Click to learn more about author James Kobielus.
Productivity in Data Science isn’t a matter of output in any quantitative sense. It’s more an issue of the quality of what Data Scientists produce.
In a Data Science context, quality refers to the validity and relevance of the insights that statistical models are able to distill from the data. As I stated last year, the more data you have, the more stories that Data Scientists can tell with it, though many of those narratives may be entirely (albeit inadvertently) fictitious.
Given the paramount importance of actionable insights, the productivity of Data Science teams can’t be neatly reduced to throughput or any other quantitative metric. Data Scientists can easily pump up their aggregate output along myriad dimensions, such as more sources, more data, more pipeline processes, more variables, more iterations, and more visualizations. But that doesn’t necessarily get them any closer to delivering high-quality analytics for predictive, prescriptive, and other uses.
What happens to the quality of their output when you automate what Data Scientists do? Well, of course, the sheer quantity of Data Science artifacts being produced will grow by leaps and bounds. But it’s not clear how, overwhelmed by a glut of Machine Learning models and other auto-generated algorithmic artifacts, Data Scientists can automate the distinguishing of high-quality outputs from the inevitable useless junk.
Even when it involves unsupervised methods, Machine Learning is never entirely automated. Data Scientists must still prepare the data sets, specify the algorithms, execute them and interpret the results. The process of extracting insights and applying them within the context of particular data-driven applications is still inherently a creative, exploratory process that demands human judgment. Crowdsourcing the process of evaluating the results of unsupervised Machine Learning models, such as is often used in CAPTCHA tests, doesn’t change this fundamental imperative. Automating the execution of the algorithms themselves may be the least important aspect of the overall process.

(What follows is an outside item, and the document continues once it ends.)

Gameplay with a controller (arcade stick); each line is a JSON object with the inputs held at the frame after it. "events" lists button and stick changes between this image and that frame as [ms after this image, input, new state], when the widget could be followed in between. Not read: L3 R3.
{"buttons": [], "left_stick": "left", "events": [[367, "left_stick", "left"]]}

Nevertheless, there’s no stopping Data Science automation. As Data Science Central’s William Vorhies noted here, commercial tools are enabling automation of many pipeline tasks relating to data engineering (e.g, cleansing, normalization, skewness removal, transformation) and modeling (champion model selection, feature selection, algorithm selection, fitness metric selection). According to Vorhies’ analysis, some of the key pipeline processes that will continue to require manual methods (to varying degrees) include data-engineering tasks such as cluster analysis and exception handling, as well as Data Modeling tasks such as feature engineering and missing-data imputation.
Despite what he says, automation is in fact coming to those judgment-intensive, machine-learning development processes too. As discussed in this recent MIT Technology Review article, researchers are developing Machine Learning systems that automate feature learning, modeling, and training. At the bleeding edge of Data Science R&D, this research focus is alternately called “automated Machine Learning” or “learning to learn. Leading commercial organizations (e.g., Google), nonprofit research institutes (e.g., OpenAI), and universities (e.g, MIT, University of California Berkeley) have their smartest computer scientists working on it.
Breakthrough results in automated Machine Learning are being reported with greater frequency. Some researchers have found that they can automate creation of Machine Learning algorithms that handle particular tasks—such as object recognition—better than equivalent algorithms designed by human experts. Almost certainly, these research initiatives will leverage advances in “transfer learning” and “generative Machine Learning”, which will enable automatic repurposing of algorithmic artifacts from prior Machine Learning projects.
Should today’s professional Data Scientists worry about all this? Are they at risk of being automated out of their core jobs? What value can human Data Scientists add when the world is full of AI algorithms that endlessly and reliably spin out superior AI algorithms for every conceivable task?
Researchers consider automated Machine Learning a productivity tool to help human Data Scientists to deal with growing workloads. In fact, that’s how one researcher frames it in the cited MIT Technology Review article: “Easing the burden on the Data Scientist is a big payoff. It could make you more productive, make you better models, and make you free to explore higher-level ideas.”
That’s all well and good, but how will Data Scientists maintain quality standards in the face of advancing automation? To some degree, manual quality assurance will always remain essential a core task for which human experts will be responsible. Under most likely future scenarios, Data Scientists need to review the output of their automated tools in order to ensure the validity and actionability of the results. This is analogous to how high-throughput manufacturing facilities dedicate personnel to test samples of their production runs before they’re shipped to the customer.
If nothing else, established Data Scientists will need to perform manual reviews prior to putting those assets into production. I discussed this latter requirement in detail in this recent post. Fortunately, as Vorhies states in the above-cited post, this manual review–which he calls “expert override mode” – is built into the emerging generation of Self-service Data Science Modeling tools. These, he states, “allow a[n experienced] Data Scientist to see what assumptions had been made and to modify them.”
The practical limits of Data Science automation are qualitative. We dare not automate these processes any further than we can vouch for the quality of their output. Without that manual review step, the risks of entirely automating the Data Science pipeline may prove unacceptable to society at large.